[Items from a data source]
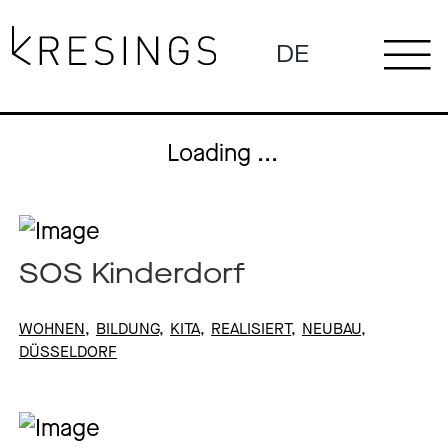
Skip
to
DE
To
content
News
Na
Loading ...
Profile
SOS Kinderdorf
WOHNEN
BILDUNG
KITA
REALISIERT
NEUBAU
Projects
DÜSSELDORF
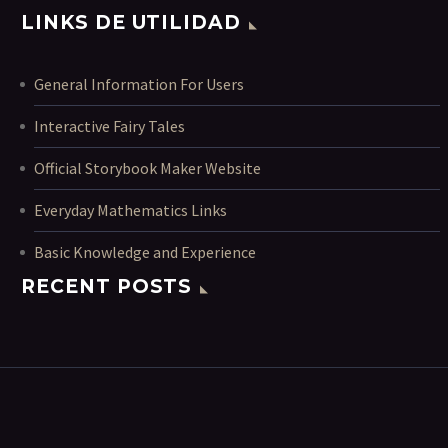
LINKS DE UTILIDAD
General Information For Users
Interactive Fairy Tales
Official Storybook Maker Website
Everyday Mathematics Links
Basic Knowledge and Experience
RECENT POSTS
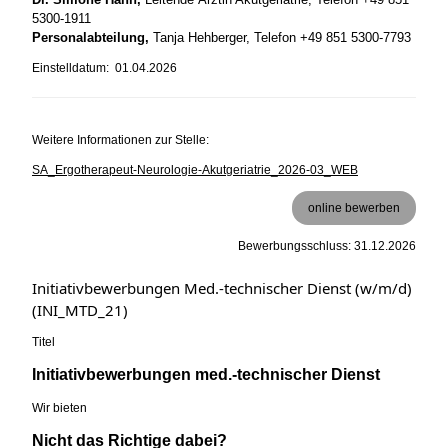
5300-1911
Personalabteilung,
Tanja Hehberger, Telefon +49 851 5300-7793
Einstelldatum: 01.04.2026
Weitere Informationen zur Stelle:
SA_Ergotherapeut-Neurologie-Akutgeriatrie_2026-03_WEB
online bewerben
Bewerbungsschluss: 31.12.2026
Initiativbewerbungen Med.-technischer Dienst (w/m/d)
(INI_MTD_21)
Titel
Initiativbewerbungen med.-technischer Dienst
Wir bieten
Nicht das Richtige dabei?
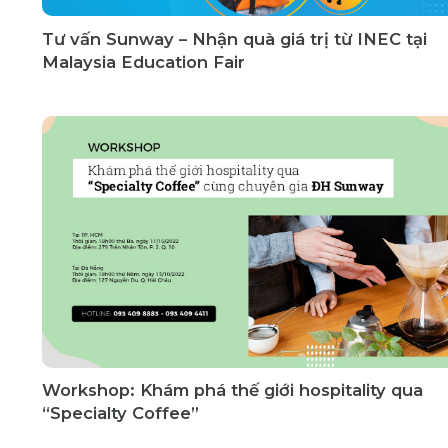
Tư vấn Sunway – Nhận quà giá trị từ INEC tại
Malaysia Education Fair
Workshop: Khám phá thế giới hospitality qua
“Specialty Coffee”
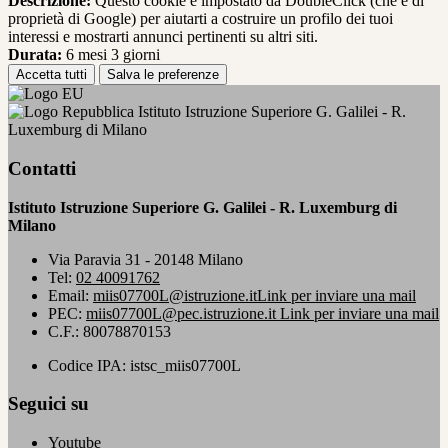
Descrizione:
Questo cookie è impostato da DoubleClick (che è di
proprietà di Google) per aiutarti a costruire un profilo dei tuoi
interessi e mostrarti annunci pertinenti su altri siti.
Durata:
6 mesi 3 giorni
Accetta tutti
Salva le preferenze
Istituto Istruzione Superiore G. Galilei - R.
Luxemburg di Milano
Contatti
Istituto Istruzione Superiore G. Galilei - R. Luxemburg di
Milano
Via Paravia 31 - 20148 Milano
Tel:
02 40091762
Email:
miis07700L@istruzione.it
Link per inviare una mail
PEC:
miis07700L@pec.istruzione.it
Link per inviare una mail
C.F.: 80078870153
Codice IPA: istsc_miis07700L
Seguici su
Youtube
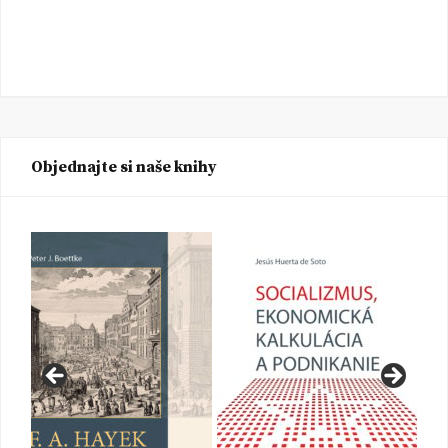
Objednajte si naše knihy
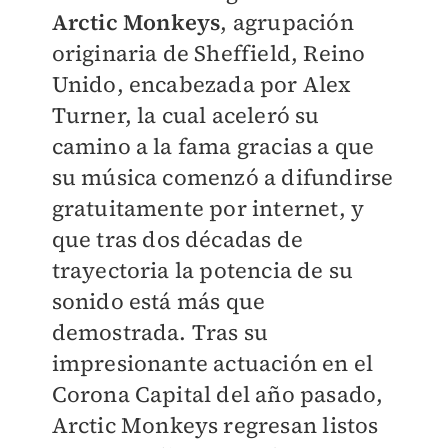
Arctic Monkeys
, agrupación
originaria de Sheffield, Reino
Unido, encabezada por Alex
Turner, la cual aceleró su
camino a la fama gracias a que
su música comenzó a difundirse
gratuitamente por internet, y
que tras dos décadas de
trayectoria la potencia de su
sonido está más que
demostrada. Tras su
impresionante actuación en el
Corona Capital del año pasado,
Arctic Monkeys regresan listos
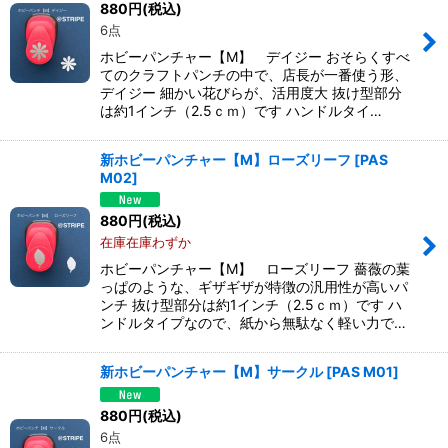
880
円
(税込)
6点
ホビーパンチャー【M】 デイジー おそらくすべ
てのクラフトパンチの中で、店長が一番使う形、
デイジー 細かい花びらが、活用度大 抜け型部分
は約1インチ（2.5ｃｍ）です ハンドルタイ…
新ホビーパンチャー【M】ローズリーフ
[
PAS
M02
]
880
円
(税込)
在庫在庫わずか
ホビーパンチャー【M】 ローズリーフ 薔薇の葉
っぱのような、ギザギザが特徴の汎用性が高いパ
ンチ 抜け型部分は約1インチ（2.5ｃｍ）です ハ
ンドルタイプなので、紙から無駄なく軽い力で…
新ホビーパンチャー【M】サークル
[
PAS M01
]
880
円
(税込)
6点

### Task to carry out
Reproduce every record verbatim, please. Omit the images.

### Output below
Skip
to
DE
To
content
News
Na
Loading ...
Profile
SOS Kinderdorf
WOHNEN
BILDUNG
KITA
REALISIERT
NEUBAU
Projects
DÜSSELDORF
LINKS DE UTILIDAD
General Information For Users
Interactive Fairy Tales
Official Storybook Maker Website
Everyday Mathematics Links
Basic Knowledge and Experience
RECENT POSTS
5300-1911
Personalabteilung,
Tanja Hehberger, Telefon +49 851 5300-7793
Einstelldatum: 01.04.2026
Weitere Informationen zur Stelle:
SA_Ergotherapeut-Neurologie-Akutgeriatrie_2026-03_WEB
online bewerben
Bewerbungsschluss: 31.12.2026
Initiativbewerbungen Med.-technischer Dienst (w/m/d)
(INI_MTD_21)
Titel
Initiativbewerbungen med.-technischer Dienst
Wir bieten
Nicht das Richtige dabei?
Tư vấn Sunway – Nhận quà giá trị từ INEC tại
Malaysia Education Fair
Workshop: Khám phá thế giới hospitality qua
“Specialty Coffee”
Descrizione:
Questo cookie è impostato da DoubleClick (che è di
proprietà di Google) per aiutarti a costruire un profilo dei tuoi
interessi e mostrarti annunci pertinenti su altri siti.
Durata:
6 mesi 3 giorni
Accetta tutti
Salva le preferenze
Istituto Istruzione Superiore G. Galilei - R.
Luxemburg di Milano
Contatti
Istituto Istruzione Superiore G. Galilei - R. Luxemburg di
Milano
Via Paravia 31 - 20148 Milano
Tel:
02 40091762
Email:
miis07700L@istruzione.it
Link per inviare una mail
PEC:
miis07700L@pec.istruzione.it
Link per inviare una mail
C.F.: 80078870153
Codice IPA: istsc_miis07700L
Seguici su
Youtube
Objednajte si naše knihy
Arctic Monkeys
, agrupación
originaria de Sheffield, Reino
Unido, encabezada por Alex
Turner, la cual aceleró su
camino a la fama gracias a que
su música comenzó a difundirse
gratuitamente por internet, y
que tras dos décadas de
trayectoria la potencia de su
sonido está más que
demostrada. Tras su
impresionante actuación en el
Corona Capital del año pasado,
Arctic Monkeys regresan listos
880
円
(税込)
6点
ホビーパンチャー【M】 デイジー おそらくすべ
てのクラフトパンチの中で、店長が一番使う形、
デイジー 細かい花びらが、活用度大 抜け型部分
は約1インチ（2.5ｃｍ）です ハンドルタイ…
新ホビーパンチャー【M】ローズリーフ
[
PAS
M02
]
880
円
(税込)
在庫在庫わずか
ホビーパンチャー【M】 ローズリーフ 薔薇の葉
っぱのような、ギザギザが特徴の汎用性が高いパ
ンチ 抜け型部分は約1インチ（2.5ｃｍ）です ハ
ンドルタイプなので、紙から無駄なく軽い力で…
新ホビーパンチャー【M】サークル
[
PAS M01
]
880
円
(税込)
6点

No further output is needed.